Many of you are familiar with some of the asynchronous tools commonly used in Blackboard.  These tools allow "anytime, anywhere" access for communication and interaction. Students are not dependent upon a rigid schedule for interaction with the course materials, other students, and the instructor. On the other hand, synchronous tools are "same time, anywhere" tools. All participants agree to meet at a specific time to use these tools. We are observing more and more F2F courses that include strong online components and some use of synchronous tools. We have seen very successful uses of synchronous tools for tutoring and real time discussions in F2F and online classes. We are also seeing more fully online and F2F courses adding optional synchronous sessions. We believe that the "course of the future" will include both synchronous and asynchronous components. Used in tandem, each tool may help students interact in particular ways.

Asynchronous tools can address conversations, discussions, debates, and presentations. However, these tools do not replace two key ingredients - spontaneity and immediacy. It is more difficult to be spontaneous in the asynchronous world. If you use asynchronous tools, it is difficult to be spontaneous when you have to key in your response, often several hours removed from the original post. Instructor immediacy is the perceived social distance between the instructor and the student. Writing style, responsiveness to students, photographs, sharing about yourself, and a friendly tone help establish immediacy in the asynchronous course. In the asynchronous world, responses may be too removed from the original question for full benefit for some topics or learning activities. This is where you might consider adding synchronous tools on a limited basis for your course.
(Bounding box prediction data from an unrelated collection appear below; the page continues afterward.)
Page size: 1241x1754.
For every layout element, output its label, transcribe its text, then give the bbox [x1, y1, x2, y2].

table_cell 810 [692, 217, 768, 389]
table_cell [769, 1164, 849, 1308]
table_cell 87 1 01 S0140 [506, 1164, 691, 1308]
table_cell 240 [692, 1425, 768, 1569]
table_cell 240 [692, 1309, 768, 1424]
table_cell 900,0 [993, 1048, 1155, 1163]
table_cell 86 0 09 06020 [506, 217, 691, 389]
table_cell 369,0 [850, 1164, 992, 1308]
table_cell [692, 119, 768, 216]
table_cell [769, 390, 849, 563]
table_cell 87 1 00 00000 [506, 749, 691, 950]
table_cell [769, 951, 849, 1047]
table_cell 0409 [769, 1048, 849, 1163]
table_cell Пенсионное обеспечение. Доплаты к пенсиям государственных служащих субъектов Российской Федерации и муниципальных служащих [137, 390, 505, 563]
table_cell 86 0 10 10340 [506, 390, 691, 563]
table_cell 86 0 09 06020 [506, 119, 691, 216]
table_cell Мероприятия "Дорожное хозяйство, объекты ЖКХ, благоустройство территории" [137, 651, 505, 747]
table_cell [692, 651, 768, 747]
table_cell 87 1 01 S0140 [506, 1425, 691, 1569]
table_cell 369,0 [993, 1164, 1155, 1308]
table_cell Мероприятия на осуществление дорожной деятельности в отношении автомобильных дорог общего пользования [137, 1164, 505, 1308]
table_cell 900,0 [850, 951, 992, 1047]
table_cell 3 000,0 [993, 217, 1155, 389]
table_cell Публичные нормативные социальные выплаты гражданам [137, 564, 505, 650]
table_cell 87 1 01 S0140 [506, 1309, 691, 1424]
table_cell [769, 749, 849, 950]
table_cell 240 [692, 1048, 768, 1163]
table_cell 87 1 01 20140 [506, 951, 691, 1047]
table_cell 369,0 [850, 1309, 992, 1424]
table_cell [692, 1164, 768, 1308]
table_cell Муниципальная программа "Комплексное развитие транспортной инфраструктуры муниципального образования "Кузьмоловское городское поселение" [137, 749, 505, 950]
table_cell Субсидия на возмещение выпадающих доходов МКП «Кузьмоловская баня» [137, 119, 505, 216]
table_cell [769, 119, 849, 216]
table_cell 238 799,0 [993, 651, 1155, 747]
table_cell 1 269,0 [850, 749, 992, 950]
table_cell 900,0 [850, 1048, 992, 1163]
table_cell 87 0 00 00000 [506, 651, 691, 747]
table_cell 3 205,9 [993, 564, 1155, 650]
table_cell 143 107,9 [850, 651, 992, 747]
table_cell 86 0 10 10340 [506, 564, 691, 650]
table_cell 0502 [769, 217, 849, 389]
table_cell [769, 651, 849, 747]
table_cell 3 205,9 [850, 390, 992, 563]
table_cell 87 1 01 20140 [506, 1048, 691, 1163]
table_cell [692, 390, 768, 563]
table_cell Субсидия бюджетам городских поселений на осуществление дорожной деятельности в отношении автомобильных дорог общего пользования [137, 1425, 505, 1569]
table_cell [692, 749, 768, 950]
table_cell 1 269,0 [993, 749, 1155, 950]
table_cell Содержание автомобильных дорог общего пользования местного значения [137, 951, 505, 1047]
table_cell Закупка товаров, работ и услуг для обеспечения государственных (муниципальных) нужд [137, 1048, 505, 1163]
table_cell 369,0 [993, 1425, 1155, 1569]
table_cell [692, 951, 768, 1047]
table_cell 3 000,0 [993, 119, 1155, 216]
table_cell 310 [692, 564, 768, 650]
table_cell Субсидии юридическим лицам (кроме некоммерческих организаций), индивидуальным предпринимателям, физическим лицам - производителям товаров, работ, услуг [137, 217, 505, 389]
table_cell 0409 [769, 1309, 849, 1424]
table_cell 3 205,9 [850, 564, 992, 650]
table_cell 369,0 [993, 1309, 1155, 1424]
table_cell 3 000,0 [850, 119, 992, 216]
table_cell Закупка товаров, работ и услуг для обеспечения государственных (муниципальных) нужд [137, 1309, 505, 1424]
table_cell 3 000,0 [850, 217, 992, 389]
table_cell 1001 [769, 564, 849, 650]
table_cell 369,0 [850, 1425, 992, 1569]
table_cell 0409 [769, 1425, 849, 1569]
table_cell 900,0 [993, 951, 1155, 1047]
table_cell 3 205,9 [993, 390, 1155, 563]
We also want you to realize that a virtual lecture, even using the most sophisticated synchronous tools, has limited usefulness due to several limitations. Although it may appear to be the same lecture as one delivered face-to-face, the lack of proximity, physical interaction, and immediate feedback opportunities may lessen the impact. The lack of visual cues further complicate successful use of a single delivery style for synchronous tools. Synchronous tools also require scheduling and agreement to meet at a specific time and in a specific location.

Even with these limitations, synchronous tools are the most viable option at present to improve immediacy and spontaneity. Like most things in life, we recommend moderation. Creating a course that is exclusively asynchronous may limit the amount and type of student interaction. Creating a course that is exclusively synchronous reduces flexibility and control of the student over their learning.